Logo Bloomberg Technoz

Bloomberg Technoz, Jakarta - Bulan November yang baru saja berakhir menandai terhentinya reli pembelian surat utang negara (SBN) oleh pemodal asing yang telah berlangsung sejak Mei lalu.

Mengacu data Kementerian Keuangan RI, pada November, kepemilikan asing di surat utang yang diterbitkan pemerintah telah longsor Rp12,76 triliun, menjadi tinggal Rp872,8 triliun. 

Net sell asing di SBN pada November menghentikan reli pembelian oleh para pemodal nonresiden yang telah berlangsung selama Mei-Oktober, rekor pembelian terpanjang sejak 2017 silam.

Bukan cuma di pasar SBN, asing juga terus angkat kaki dari bursa saham domestik. Selama November, asing membukukan net sell di pasar saham Indonesia senilai US$1,06 miliar, menurut data yang dikompilasi oleh Bloomberg. Angka itu setara dengan Rp16,9 triliun.

Bukan cuma itu, di instrumen penarik dana asing jangka pendek (hot money), Sekuritas Rupiah Bank Indonesia (SRBI), asing juga terlihat mengurangi posisi. Laporan Bank Indonesia terakhir, berdasarkan data transaksi 25-28 November 2024, asing membukukan posisi net sell di SRBI senilai Rp1,66 triliun.

Itu menjadi posisi net sell tiga periode beruntun di tengah tingkat bunga SRBI yang terus dikerek naik sampai terakhir kini ada di 7,20% untuk tenor terpanjang.

Sementara sampai data 18 November, kepemilikan asing di SRBI sudah berkurang Rp4,39 triliun dibanding bulan sebelumnya hingga proporsi asing di instrumen tersebut menurun jadi 25,82% dari tadinya mencapai 27,23%.

Arus keluar modal asing itu tak ayal telah menjatuhkan nilai aset. Indeks Harga Saham Gabungan (IHSG) selama November ambles 6%. Sementara yield SBN juga melesat di mana tenor pendek INDOGB-2Y naik 13 bps dalam satu bulan ke level 6,54%. Sedangkan tenor 10Y naik tipis 2,4 bps jadi 6,86% pada akhir bulan lalu.

Bunga diskonto SRBI bahkan telah menyentuh 7,20% dalam lelang terakhir November, tertinggi sejak pertengahan Agustus. Tidak heran bila nilai rupiah juga tergerus pada bulan lalu dengan pelemahan hampir 1%.

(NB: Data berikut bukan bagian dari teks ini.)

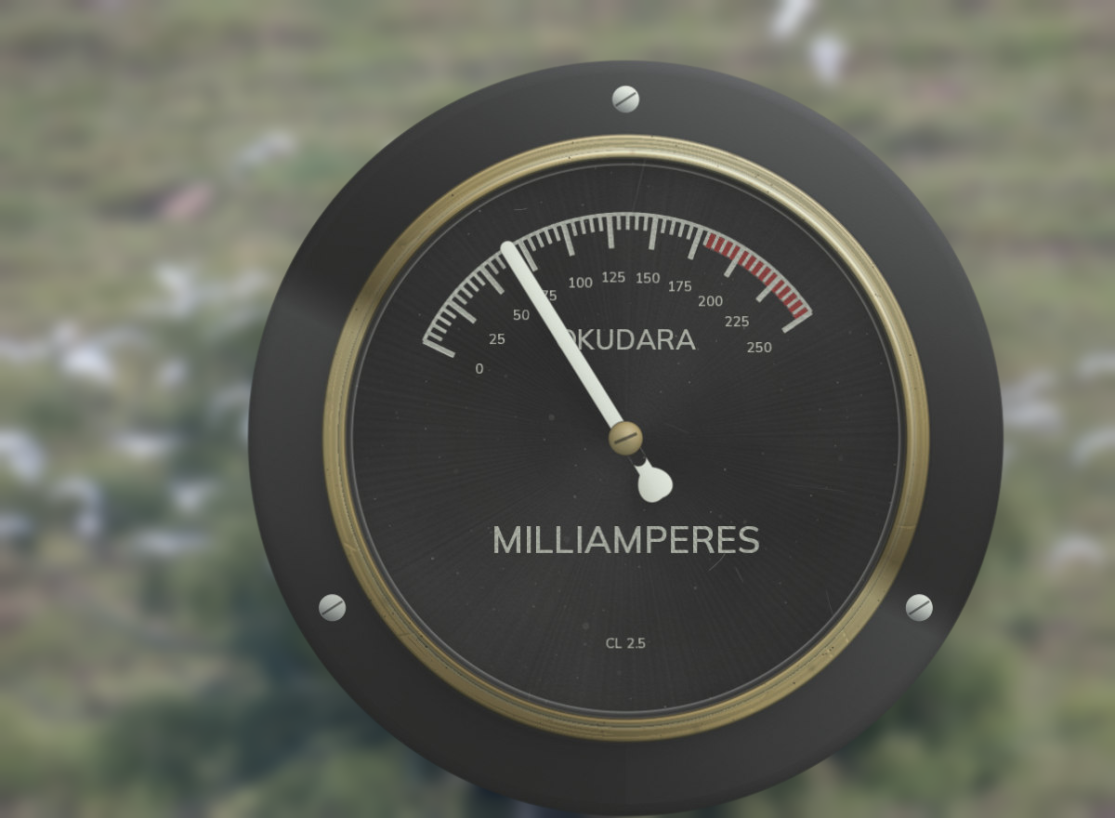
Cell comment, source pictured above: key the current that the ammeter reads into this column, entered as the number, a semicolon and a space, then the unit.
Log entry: 67.5; mA
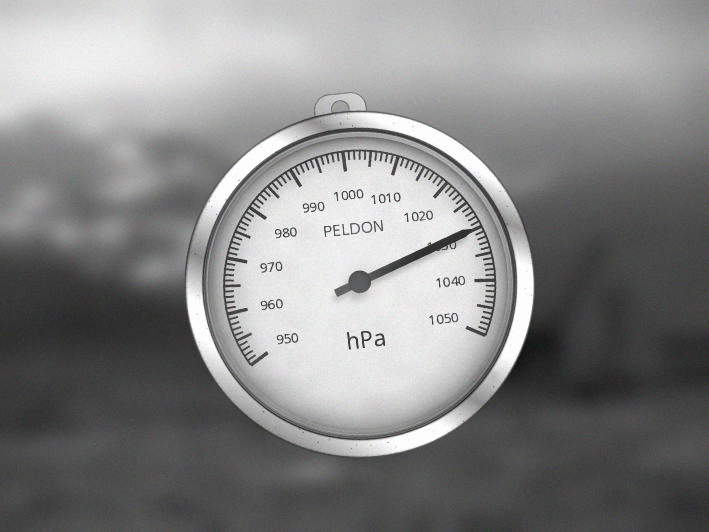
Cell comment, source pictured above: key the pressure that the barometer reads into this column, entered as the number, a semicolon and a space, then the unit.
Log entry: 1030; hPa
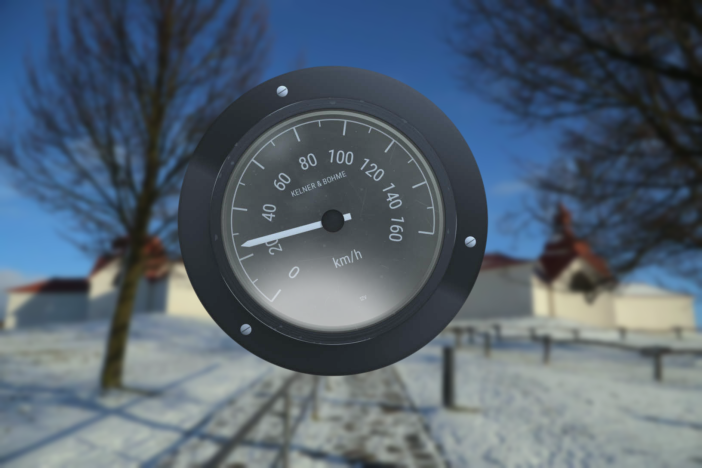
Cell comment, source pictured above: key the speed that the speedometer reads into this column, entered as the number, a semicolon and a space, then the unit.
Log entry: 25; km/h
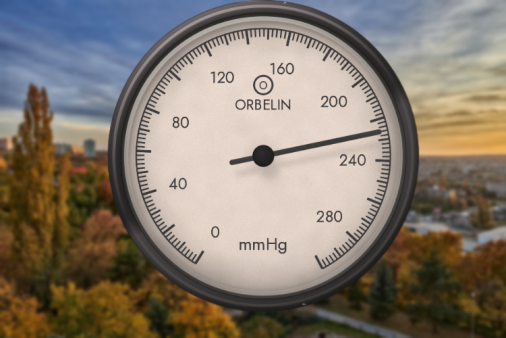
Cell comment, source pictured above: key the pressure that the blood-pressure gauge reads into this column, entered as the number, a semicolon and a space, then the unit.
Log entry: 226; mmHg
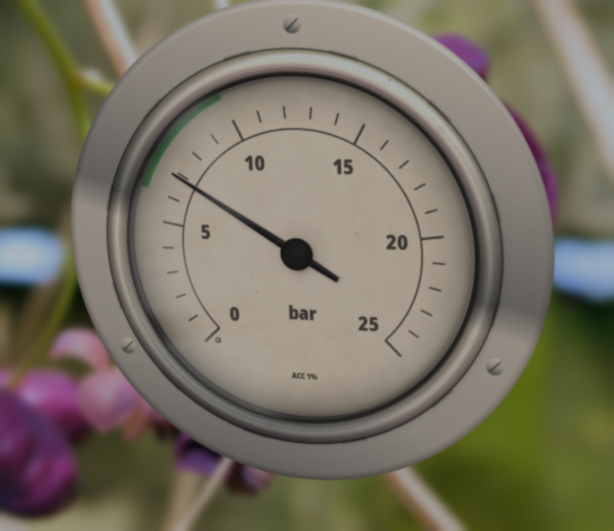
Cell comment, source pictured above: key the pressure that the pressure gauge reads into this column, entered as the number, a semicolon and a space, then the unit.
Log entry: 7; bar
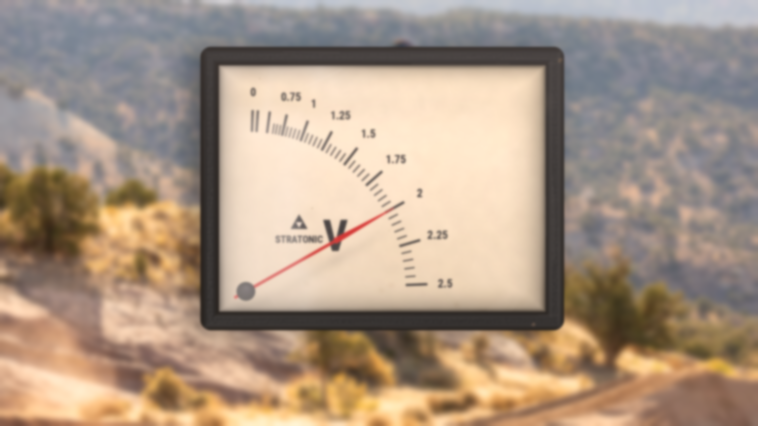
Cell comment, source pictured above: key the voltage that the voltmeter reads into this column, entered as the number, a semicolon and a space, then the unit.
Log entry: 2; V
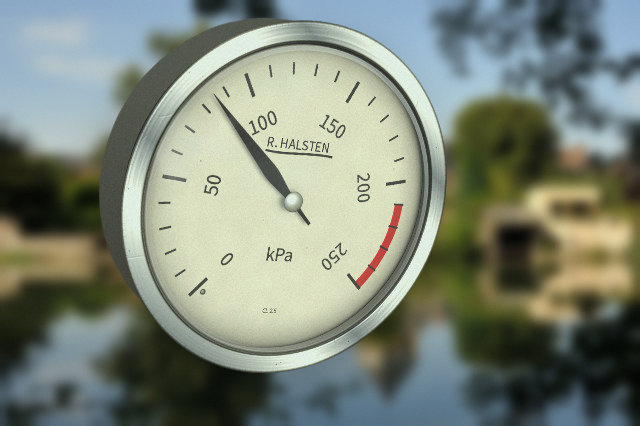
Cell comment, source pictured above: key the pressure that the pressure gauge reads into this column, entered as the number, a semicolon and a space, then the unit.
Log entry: 85; kPa
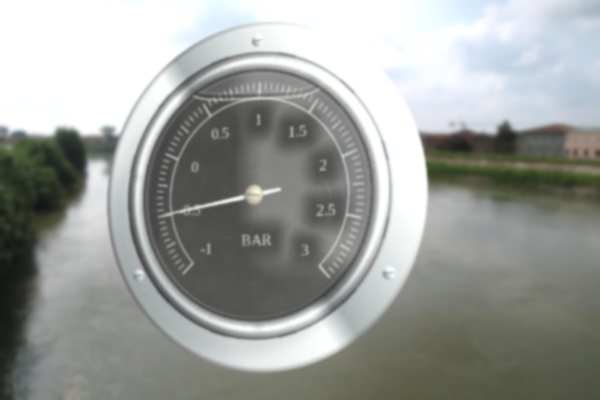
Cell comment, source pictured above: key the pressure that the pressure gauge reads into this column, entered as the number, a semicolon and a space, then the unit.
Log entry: -0.5; bar
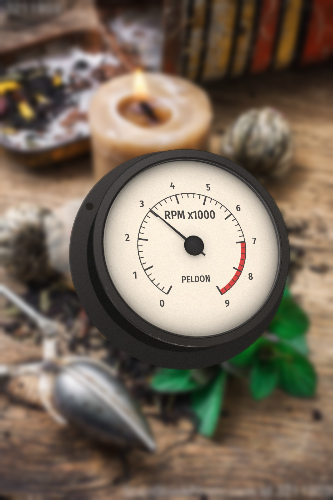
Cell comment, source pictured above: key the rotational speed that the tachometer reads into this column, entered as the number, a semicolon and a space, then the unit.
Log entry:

Minat asing yang pudar di aset-aset pasar keuangan domestik terutama karena perubahan geopolitik dengan episentrumnya kini ada di Amerika Serikat.

Keterpilihan Donald Trump menjadi Presiden AS dengan membawa sejumlah rencana kebijakan kenaikan tarif impor serta pembatasan imigran, dinilai akan melejitkan lagi inflasi di negeri tersebut.

Kekhawatiran akan Perang Dagang Jilid II, setelah sempat pecah pada era Trump pertama kali menguasai Gedung Putih pada 2017-2021 silam, mengecilkan pamor aset emerging market.

Tingkat inflasi yang diperkirakan kembali naik, bisa memperlambat laju penurunan bunga acuan global sehingga mengerek tingkat imbal hasil investasi AS di tengah lonjakan dolar yang diburu sebagai safe haven. Dana global pun diperkirakan akan tersedot lagi ke negeri dengan ukuran ekonomi terbesar itu, meninggalkan pasar emerging market dalam ancaman kekeringan.

Apa yang terjadi di pasar pada November seolah menjadi gambaran awal pada apa yang berlangsung empat tahun ke depan ketika Trump resmi menghuni Gedung Putih. Beberapa pekan ini saja berulang kali Trump memicu volatilitas pasar akibat pernyataan-pernyataannya terkait kebijakan tarif impor ke depan.

Yang terakhir yakni pada akhir pekan lalu, kebijakan tarif Trump bukan hanya mengancam China atau negeri jirannya yakni Meksiko dan Kanada. Ancaman tarif Trump telah meluas juga pada negara-negara BRICS, yaitu Brazil, Rusia, India, China juga Afrika Selatan. Ia mengancam akan memberlakukan tarif impor 100% pada negara-negara besar itu bila melanjutkan upaya dedolarisasi mereka.